We recently shared on social media this article called “W​hat Bill Gates doesn’t know about poverty”​ (originally published by TheRules.org). The article deals with the fact that although Gates has a noble purpose trying to help eradicate poverty, he seems to be missing the main point: he is not addressing where poverty comes from and how it’s generated. His actions aim at attacking the symptoms only, not what has caused poverty in the first place.

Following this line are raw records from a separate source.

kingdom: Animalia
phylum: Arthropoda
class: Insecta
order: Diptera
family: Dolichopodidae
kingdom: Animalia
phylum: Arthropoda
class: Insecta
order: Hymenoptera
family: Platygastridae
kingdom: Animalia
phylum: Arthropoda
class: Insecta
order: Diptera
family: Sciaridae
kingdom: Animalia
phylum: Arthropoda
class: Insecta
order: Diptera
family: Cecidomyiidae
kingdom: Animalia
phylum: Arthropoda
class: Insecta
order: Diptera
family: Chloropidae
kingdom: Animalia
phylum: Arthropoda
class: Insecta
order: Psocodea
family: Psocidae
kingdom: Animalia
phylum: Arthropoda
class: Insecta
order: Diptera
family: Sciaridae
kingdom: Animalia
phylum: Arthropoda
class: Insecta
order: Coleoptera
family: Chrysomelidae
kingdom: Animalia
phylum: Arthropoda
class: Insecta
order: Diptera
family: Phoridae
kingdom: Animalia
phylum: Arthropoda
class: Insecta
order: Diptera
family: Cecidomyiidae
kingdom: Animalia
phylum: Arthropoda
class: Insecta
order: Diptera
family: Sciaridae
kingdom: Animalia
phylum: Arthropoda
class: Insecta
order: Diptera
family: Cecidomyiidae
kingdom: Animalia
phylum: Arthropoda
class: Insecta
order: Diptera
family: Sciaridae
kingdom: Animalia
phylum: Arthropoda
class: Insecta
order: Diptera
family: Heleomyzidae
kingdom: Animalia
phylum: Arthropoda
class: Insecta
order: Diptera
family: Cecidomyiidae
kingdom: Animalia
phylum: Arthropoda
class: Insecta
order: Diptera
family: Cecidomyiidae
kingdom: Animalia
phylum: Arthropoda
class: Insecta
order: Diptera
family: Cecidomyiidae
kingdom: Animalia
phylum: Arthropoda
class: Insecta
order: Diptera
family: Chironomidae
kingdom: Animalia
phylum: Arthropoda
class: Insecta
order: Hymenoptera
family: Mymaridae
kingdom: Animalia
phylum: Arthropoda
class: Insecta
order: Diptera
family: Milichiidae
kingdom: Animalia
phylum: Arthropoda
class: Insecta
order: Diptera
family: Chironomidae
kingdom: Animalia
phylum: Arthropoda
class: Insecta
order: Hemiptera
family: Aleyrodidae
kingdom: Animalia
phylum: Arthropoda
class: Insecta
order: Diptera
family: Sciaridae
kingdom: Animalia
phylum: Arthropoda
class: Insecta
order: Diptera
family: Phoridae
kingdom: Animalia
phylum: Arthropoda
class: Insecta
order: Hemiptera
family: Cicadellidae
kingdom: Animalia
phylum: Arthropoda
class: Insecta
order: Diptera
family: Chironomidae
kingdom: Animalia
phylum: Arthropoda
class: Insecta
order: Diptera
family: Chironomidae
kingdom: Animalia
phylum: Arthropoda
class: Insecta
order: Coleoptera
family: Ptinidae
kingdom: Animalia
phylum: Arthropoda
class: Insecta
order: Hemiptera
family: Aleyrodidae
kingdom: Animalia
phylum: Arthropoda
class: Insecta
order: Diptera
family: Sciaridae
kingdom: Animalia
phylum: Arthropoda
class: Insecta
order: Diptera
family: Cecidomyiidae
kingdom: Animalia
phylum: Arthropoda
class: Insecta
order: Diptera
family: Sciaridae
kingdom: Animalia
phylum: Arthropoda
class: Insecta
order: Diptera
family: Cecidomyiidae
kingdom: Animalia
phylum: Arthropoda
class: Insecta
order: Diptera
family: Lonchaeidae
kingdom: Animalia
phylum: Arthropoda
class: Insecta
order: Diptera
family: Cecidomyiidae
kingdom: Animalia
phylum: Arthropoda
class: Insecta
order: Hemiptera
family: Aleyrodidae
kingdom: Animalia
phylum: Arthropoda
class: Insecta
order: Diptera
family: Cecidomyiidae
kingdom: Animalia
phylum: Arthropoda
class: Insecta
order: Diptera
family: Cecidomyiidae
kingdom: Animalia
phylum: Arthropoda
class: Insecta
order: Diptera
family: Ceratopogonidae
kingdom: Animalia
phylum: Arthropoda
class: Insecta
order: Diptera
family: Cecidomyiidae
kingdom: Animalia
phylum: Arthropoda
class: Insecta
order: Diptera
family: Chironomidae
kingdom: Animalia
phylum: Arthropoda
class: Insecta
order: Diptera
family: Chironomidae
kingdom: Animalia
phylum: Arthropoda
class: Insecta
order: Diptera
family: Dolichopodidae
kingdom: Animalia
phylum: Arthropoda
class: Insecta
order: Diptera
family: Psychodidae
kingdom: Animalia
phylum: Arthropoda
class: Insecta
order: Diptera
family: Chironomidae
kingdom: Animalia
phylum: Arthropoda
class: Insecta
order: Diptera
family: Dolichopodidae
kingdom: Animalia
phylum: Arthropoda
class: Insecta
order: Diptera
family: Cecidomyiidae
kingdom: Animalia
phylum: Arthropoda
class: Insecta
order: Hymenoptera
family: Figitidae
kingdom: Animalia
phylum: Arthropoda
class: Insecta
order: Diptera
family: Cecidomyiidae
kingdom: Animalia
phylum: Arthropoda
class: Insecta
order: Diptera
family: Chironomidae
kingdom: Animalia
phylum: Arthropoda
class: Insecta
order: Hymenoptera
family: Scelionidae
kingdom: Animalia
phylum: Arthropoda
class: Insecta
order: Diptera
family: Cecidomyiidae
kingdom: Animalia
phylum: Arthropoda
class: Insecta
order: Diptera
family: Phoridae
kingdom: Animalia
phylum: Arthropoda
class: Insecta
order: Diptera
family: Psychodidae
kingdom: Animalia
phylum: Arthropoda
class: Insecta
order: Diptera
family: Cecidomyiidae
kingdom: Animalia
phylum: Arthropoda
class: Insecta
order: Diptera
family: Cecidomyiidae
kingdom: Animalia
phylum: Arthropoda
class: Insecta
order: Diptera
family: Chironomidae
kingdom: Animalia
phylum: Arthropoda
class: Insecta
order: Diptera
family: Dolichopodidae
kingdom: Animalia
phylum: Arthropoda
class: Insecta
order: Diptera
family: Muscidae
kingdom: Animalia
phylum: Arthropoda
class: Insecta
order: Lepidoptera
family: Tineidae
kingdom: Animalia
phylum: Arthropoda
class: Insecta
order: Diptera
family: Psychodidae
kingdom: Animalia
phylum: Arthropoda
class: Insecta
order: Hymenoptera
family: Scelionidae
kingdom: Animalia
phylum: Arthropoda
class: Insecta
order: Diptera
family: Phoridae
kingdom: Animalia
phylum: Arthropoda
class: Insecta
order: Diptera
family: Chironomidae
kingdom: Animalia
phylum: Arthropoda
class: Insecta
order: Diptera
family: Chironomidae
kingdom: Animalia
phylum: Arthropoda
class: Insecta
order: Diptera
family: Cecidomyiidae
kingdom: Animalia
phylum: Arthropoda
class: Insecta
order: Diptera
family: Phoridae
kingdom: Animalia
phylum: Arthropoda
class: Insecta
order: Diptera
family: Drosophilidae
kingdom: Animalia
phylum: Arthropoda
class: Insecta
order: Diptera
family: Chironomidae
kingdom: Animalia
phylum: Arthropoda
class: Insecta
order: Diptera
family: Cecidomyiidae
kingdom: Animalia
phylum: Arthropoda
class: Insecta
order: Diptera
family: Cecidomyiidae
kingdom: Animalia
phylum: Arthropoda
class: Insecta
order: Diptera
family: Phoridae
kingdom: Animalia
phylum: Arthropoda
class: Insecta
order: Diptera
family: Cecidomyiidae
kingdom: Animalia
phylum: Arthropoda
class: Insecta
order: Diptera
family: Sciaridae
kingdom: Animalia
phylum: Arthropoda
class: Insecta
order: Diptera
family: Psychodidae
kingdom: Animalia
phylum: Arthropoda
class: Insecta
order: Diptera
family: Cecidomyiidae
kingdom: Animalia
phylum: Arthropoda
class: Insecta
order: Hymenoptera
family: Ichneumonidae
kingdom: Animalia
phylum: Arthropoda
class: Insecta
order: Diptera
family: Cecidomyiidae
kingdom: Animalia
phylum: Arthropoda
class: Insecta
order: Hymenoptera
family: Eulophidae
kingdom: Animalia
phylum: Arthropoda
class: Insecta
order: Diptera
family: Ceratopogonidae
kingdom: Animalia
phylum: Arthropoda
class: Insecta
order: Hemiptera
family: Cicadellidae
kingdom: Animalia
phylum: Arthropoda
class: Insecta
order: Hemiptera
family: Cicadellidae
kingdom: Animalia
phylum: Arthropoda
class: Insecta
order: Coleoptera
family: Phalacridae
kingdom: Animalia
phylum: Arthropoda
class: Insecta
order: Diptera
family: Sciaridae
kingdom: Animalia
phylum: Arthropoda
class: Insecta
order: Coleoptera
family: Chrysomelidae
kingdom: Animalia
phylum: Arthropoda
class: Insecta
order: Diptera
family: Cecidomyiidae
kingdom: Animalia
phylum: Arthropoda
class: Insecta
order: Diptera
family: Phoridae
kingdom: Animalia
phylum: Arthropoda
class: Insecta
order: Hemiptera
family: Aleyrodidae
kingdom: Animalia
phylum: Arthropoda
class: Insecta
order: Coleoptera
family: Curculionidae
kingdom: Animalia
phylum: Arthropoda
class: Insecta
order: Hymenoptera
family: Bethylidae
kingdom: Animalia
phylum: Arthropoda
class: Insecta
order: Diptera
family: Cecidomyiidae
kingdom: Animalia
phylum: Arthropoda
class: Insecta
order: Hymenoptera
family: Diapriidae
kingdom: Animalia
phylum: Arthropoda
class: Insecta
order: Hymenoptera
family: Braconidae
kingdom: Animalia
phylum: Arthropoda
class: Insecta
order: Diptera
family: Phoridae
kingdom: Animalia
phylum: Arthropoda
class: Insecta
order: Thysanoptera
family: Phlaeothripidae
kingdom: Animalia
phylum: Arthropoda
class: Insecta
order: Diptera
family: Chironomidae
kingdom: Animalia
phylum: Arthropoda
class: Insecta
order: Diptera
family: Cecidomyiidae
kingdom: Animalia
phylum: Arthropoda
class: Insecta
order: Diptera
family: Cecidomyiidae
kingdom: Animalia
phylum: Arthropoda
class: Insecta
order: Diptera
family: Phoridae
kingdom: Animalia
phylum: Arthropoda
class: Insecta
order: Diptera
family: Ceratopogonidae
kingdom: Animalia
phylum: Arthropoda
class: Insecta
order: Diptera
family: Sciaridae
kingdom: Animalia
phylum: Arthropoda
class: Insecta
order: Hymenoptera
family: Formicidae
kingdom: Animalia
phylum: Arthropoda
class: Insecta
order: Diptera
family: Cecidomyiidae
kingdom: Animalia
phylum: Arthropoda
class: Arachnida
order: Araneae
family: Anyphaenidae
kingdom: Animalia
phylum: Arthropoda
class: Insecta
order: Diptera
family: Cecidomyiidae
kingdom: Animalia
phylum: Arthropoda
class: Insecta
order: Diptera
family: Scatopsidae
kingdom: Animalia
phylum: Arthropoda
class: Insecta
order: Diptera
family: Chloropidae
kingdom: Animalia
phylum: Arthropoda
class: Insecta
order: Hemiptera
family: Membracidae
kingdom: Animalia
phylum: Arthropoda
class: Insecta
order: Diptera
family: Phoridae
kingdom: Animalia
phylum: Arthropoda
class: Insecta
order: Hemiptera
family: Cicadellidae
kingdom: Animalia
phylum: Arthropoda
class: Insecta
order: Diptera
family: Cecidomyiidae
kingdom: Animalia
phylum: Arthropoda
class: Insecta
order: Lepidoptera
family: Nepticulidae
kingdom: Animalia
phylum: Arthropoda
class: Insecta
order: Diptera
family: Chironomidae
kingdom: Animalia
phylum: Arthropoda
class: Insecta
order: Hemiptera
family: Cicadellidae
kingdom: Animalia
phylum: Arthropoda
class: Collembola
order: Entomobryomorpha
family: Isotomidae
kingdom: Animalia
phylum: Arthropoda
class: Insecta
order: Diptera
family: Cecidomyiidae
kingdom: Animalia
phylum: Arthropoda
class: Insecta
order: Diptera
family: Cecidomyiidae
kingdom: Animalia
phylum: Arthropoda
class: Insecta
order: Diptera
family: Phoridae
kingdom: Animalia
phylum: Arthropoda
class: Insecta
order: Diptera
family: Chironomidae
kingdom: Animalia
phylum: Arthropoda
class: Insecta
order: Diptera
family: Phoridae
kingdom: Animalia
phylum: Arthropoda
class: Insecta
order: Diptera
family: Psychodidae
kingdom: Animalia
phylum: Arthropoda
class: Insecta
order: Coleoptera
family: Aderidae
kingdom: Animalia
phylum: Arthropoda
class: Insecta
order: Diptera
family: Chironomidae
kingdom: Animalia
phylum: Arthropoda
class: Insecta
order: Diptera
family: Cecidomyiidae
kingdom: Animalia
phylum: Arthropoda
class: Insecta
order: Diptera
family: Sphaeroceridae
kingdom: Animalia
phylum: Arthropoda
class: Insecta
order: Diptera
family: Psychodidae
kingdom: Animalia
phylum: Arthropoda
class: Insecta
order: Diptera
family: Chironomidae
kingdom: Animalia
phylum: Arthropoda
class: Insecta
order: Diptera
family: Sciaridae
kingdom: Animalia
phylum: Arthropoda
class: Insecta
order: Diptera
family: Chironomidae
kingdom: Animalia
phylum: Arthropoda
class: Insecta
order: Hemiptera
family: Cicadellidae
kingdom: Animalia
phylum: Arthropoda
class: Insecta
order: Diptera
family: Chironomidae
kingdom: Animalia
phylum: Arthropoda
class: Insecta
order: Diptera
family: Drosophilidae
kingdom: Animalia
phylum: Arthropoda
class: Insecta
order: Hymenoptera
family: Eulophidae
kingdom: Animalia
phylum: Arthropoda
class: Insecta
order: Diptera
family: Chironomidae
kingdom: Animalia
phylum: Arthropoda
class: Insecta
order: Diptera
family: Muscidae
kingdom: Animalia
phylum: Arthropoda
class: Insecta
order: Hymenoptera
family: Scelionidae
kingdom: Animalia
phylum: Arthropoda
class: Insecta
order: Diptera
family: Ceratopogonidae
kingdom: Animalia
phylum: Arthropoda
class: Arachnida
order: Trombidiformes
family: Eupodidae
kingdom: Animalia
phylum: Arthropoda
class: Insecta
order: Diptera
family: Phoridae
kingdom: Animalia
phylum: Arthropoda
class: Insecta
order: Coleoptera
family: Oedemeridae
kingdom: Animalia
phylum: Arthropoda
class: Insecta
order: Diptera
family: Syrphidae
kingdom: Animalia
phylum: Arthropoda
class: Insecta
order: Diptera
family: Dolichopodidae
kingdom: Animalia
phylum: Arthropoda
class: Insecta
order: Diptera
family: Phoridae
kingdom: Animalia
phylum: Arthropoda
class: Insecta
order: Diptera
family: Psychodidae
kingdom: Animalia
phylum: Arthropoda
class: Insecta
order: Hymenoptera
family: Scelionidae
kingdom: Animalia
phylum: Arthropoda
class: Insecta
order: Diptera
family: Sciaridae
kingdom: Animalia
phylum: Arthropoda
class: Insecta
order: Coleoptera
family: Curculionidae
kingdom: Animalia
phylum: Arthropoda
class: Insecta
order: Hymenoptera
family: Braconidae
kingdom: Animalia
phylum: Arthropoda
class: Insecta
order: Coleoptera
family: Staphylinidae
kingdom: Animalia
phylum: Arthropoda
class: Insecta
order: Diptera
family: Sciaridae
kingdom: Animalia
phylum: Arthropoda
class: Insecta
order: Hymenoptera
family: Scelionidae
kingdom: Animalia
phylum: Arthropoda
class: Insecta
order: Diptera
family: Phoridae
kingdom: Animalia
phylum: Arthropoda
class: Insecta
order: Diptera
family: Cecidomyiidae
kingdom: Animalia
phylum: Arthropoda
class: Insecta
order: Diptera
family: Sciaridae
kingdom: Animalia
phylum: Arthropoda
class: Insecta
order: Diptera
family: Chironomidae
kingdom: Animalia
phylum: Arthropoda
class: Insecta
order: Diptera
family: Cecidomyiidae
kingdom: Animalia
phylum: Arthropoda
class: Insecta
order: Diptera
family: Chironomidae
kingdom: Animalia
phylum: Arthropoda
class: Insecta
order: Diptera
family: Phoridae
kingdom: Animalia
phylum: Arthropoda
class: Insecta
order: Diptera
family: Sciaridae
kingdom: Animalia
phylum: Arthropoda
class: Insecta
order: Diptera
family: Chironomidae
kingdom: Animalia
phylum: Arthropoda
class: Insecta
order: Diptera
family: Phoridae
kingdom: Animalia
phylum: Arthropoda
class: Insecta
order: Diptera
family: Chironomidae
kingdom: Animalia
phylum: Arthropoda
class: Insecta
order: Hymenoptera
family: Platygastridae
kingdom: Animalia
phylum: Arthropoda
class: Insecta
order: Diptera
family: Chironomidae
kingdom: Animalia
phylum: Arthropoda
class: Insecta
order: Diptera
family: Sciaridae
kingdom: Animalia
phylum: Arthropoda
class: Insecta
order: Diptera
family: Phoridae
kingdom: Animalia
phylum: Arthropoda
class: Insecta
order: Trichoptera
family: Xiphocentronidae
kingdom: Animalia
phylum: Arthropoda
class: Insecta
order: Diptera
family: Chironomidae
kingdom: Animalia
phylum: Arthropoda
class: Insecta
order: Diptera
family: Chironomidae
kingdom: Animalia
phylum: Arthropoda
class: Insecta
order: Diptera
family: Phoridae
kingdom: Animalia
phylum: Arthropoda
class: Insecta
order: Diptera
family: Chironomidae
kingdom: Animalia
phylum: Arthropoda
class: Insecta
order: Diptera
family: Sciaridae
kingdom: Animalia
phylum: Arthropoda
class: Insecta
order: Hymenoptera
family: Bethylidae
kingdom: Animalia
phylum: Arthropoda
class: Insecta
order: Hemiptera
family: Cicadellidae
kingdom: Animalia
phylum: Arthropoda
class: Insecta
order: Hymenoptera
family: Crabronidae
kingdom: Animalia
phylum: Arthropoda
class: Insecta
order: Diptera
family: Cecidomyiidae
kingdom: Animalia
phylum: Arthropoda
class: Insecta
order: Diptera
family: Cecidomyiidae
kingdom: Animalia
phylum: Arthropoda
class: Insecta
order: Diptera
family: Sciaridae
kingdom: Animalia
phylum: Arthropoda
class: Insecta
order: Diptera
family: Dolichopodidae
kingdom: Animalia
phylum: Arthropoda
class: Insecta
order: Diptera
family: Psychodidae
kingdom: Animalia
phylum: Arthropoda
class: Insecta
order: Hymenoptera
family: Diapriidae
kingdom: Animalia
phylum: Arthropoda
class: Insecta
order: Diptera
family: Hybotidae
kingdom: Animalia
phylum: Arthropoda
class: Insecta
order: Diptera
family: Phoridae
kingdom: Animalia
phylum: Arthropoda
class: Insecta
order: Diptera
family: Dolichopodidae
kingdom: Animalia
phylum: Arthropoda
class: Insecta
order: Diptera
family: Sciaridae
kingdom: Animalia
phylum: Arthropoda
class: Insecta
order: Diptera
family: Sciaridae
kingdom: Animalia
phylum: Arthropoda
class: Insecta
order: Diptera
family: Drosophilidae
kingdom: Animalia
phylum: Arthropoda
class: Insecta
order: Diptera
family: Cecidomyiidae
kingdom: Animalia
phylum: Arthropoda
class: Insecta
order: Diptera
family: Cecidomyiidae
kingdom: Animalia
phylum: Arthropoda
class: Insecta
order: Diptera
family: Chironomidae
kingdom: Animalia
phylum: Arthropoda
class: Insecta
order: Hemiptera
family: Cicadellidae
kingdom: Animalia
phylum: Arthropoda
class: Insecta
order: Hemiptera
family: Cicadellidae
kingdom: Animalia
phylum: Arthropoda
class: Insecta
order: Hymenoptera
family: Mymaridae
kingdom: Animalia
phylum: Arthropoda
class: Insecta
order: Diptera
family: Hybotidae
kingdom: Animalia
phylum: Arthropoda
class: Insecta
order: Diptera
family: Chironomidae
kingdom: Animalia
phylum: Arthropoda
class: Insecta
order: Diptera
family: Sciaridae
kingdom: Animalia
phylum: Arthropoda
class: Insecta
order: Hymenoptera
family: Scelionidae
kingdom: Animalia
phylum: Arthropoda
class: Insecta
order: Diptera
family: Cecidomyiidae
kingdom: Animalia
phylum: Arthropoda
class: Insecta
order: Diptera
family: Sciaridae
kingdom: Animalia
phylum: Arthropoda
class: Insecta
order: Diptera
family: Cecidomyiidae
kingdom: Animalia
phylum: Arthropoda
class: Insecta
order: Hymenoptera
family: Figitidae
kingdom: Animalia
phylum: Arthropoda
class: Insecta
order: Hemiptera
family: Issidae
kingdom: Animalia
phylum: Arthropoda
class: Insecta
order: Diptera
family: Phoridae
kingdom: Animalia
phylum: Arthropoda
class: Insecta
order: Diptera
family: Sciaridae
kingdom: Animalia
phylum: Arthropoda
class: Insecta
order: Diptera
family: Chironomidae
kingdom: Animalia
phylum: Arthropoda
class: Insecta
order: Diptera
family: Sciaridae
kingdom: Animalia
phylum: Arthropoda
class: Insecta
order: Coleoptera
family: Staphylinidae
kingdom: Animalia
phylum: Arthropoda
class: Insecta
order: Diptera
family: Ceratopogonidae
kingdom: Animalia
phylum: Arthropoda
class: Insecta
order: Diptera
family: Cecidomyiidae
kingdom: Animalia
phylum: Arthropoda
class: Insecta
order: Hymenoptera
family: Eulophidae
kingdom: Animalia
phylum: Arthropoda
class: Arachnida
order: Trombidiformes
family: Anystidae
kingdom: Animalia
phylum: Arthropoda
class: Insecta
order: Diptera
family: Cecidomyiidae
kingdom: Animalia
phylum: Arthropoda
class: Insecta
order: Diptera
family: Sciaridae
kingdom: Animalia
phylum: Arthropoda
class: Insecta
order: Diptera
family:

As a response to such article, someone made the following (surprising) comment:

“Poverty is a natural condition of humans. Wealth does not exist until it is created. D​o Socialists imagine that houses, cars, clothes, naturally grow in nature on trees?”​

Throughout this post we would like to give him an answer:

 

Dear commenter,

We don’t agree that poverty is a natural condition of humans. As Nelson Mandela said: “Like slavery and apartheid, poverty is not natural. It is man-made and it can be overcome and eradicated by the actions of human beings.” Forget about the concepts of socialism or capitalism for a minute. Poverty is created by us, humans. If you have any doubt about this being true, have a closer look at these examples that come from observations during our past travels:

  • In tiny Malana, a village in the Himalayas, the residents considered themselves an independent republic isolated from the rest of India; they lived peacefully with one another and their environment. They had their own election system based on their spiritual traditions; they built their houses with the wood provided by the dense forest; they used marijuana to make shoes, clothes and rope.They were a self-­sufficient village until the government of India came and prohibited the use of marijuana, banned the use of trees to build their houses and broke their democratic system. This same government began to bring “progress” by building a dam and a road to their village without consulting the local population. In the process, massive amounts of land were destroyed; the villagers no longer had a vast area where to take their sheep and cows to graze. Because marijuana could not be used to make their garments, they had to import shoes and clothes from far away. And because they could no longer build with wood, they were forced to buy cement and materials that were not local or cheap. The town succumbed into a spiritual and financial depression and because their democratic system had been abolished, everything that had held the village together fell apart. Poor and divided. How is this a natural condition?
  • In Nicaragua, if the canal​ goes through, hundreds of people will have to be moved from their land so that the project can be built. They won’t have land to grow their food and they’ll be most likely forced to migrate far away from home to the already strained capital city where many go with the hope to find a job and where a majority ends up begging, sniffing glue, stealing and selling sex. In the best case scenario they will get a meager job that pays 150 dollars a month; not too much if you have to feed many mouths. So how can we even think and believe that poverty is something natural?
  • In Tibet, the Chinese government has set up laws, forbidding nomads to own yaks and sheep, as their 2000-year-old lifestyle is considered “backward”. These Tibetan people have been forced to settle in brand-new made towns to supposedly participate in the country economic growth. As Michael Buckley put it in his book Meltdown in Tibet: “Ex-nomads are marginalized because they cannot speak Chinese, a key requirement for getting a decent job. They have gone from being self-sufficient as nomads to being unemployed and dependent on government handouts. […] It is sad to see proud ex-nomads scavenging for metal scraps, or begging food. Some nomad woman have drifted into prostitution. Men have taken to drinking alcohol.” These nomads used to live sustainably and have been forced to join the “progress” mechanism; they now find themselves in much worse conditions. Isn’t this a clear example of poverty creation?
  • Private corporations such as N​estlé, Pepsico and Coca-cola dig for water in the most beleaguered places in the world – like in Pakistan. They buy off land and then drain the piss out of the place, leaving locals impoverished and without access to water (except those who can pay for it). How can that possibly be considered natural?

No, dear commenter, poverty does not sprout naturally or out of nowhere. Poverty is man made; we create it out of ignorance of the Self and a global debt-based monetary system we have set up and obeyed for eons.

If we want any significant change to eradicate poverty, working on the symptoms won’t be enough. We need to start transforming the very structures and systems that cause it.